Apply what you read.
1) Quote the String Camp text word for word, starting with "String Camp is" and going on through "them in action.".
2) Answer these questions from the String Camp text, one line each:
(a) How many small orchestras are there at String Camp?
(b) What part of a student's violin did the writer replace this session?
(c) Parts of which piece did the writer rewrite this year?
3) Carry the String Camp text forward from its final sentence.
═════ Text excerpt ═════
String Camp is sort of like the crash course music event that keeps my teaching chops up.  It’s one week every summer where string players from small children through high school aged students gather and do chamber music.  Each teacher gets to coach a small ensemble, and there are two small orchestras, a group for beginners, and a fiddle camp.  One of the downsides to teaching private lessons is I don’t get to see the other string faculty that often, so it’s nice to work with other teachers at String Camp and see them in action.

I also do a demonstration about violin making for the kids to teach them facts about violins and get them to appreciate their instruments in new ways.  Every year at least one student sees all the wood and the tools and assumes they are going to get to build their very own violin in an hour, and I have to explain that no, it takes way longer than that to build a violin.  WAY longer (and please don’t touch those tools they are freakishly sharp).
Every year the kids are sweet, at least one instrument meets with catastrophe (this session I replaced someone’s endbutton on her violin after it blew apart, and adjusted a cello soundpost that had fallen over), some kid cries (I personally didn’t make anyone cry this year but I’m sure there have been tears somewhere), and I get extremely stressed before the concert.

Different teachers have different strengths, and I tend to be good at getting less experienced kids to focus long enough to put a piece together in time to perform in just a few days.  Once the head of the string department gave me an advanced group and I almost didn’t know what to do with them by the end of the week because they had actually practiced and they listened and I didn’t have to repeat myself all the time.  They were great and it was easy.  (The department head told me she thought I deserved a break for once, instead of freaking out about whether my group was going to be able to get through their tune on stage without falling to pieces.)

This year most of my kids were fine, but a couple were struggling, and I ended up having to rewrite parts of the Air to Don Giovanni to remove pesky things like rests and interesting notes or bowings.  (Mozart is dead, so I don’t think he’ll mind.  Besides, I think he’d prefer the edit to the whole thing getting botched on stage.)
═════ Entries provided ═════
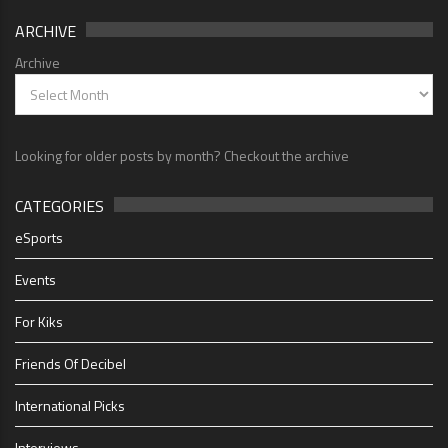
ARCHIVE
Archive
Looking for older posts by month? Checkout the archive
CATEGORIES
eSports
Events
For Kiks
Friends Of Decibel
International Picks
Interviews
═════
Numbered responses.
1)
String Camp is sort of like the crash course music event that keeps my teaching chops up.  It’s one week every summer where string players from small children through high school aged students gather and do chamber music.  Each teacher gets to coach a small ensemble, and there are two small orchestras, a group for beginners, and a fiddle camp.  One of the downsides to teaching private lessons is I don’t get to see the other string faculty that often, so it’s nice to work with other teachers at String Camp and see them in action.

2)
(a) Two.
(b) The endbutton.
(c) The Air to Don Giovanni.

3)
I’m always amazed that it works out as well as it does.  The first day is spent simply figuring out seating and which piece to play.  Many young children aren’t good sight readers, so I end up having to teach them the music so we can even hear it, before deciding if it’s something we should keep working on or simply scrap.  The second day we try to get something to sound cohesive, even if it’s just the first line.  By the third day I am in a total panic when they can’t get to the end of the piece on their own without my standing over them clapping the beat and shouting out cues.  The fourth day miraculously things start to hold together.  The fifth day is the concert.  By the time my kids hit the stage I’ve usually bitten my nails down to nothing.  But they always do fine.

Today’s concert was great!  I was so pleased with my group.  They sounded a little better in rehearsal than they did during the performance, but several people told me how impressed they were at how well they played together and their overall sound.  I was very proud.

My own kids came to hear the concert, primarily because they know there are always cupcakes at the reception afterward.  Aden and Mona are old enough they could participate in String Camp if they wanted to.  Currently they just do private lessons and don’t have any group experience.  I was hoping that seeing other kids their age play such fun music in such a pretty environment they might be inspired to try it themselves next year.  I asked them if they’d be interested next summer.  Aden looked nervous about the idea, but Mona seemed game.  She mostly liked the idea of going to the Conservatory with me every day for a week.  I hope she decides to try it.  Some of my best memories as a kid are playing in a group like this one.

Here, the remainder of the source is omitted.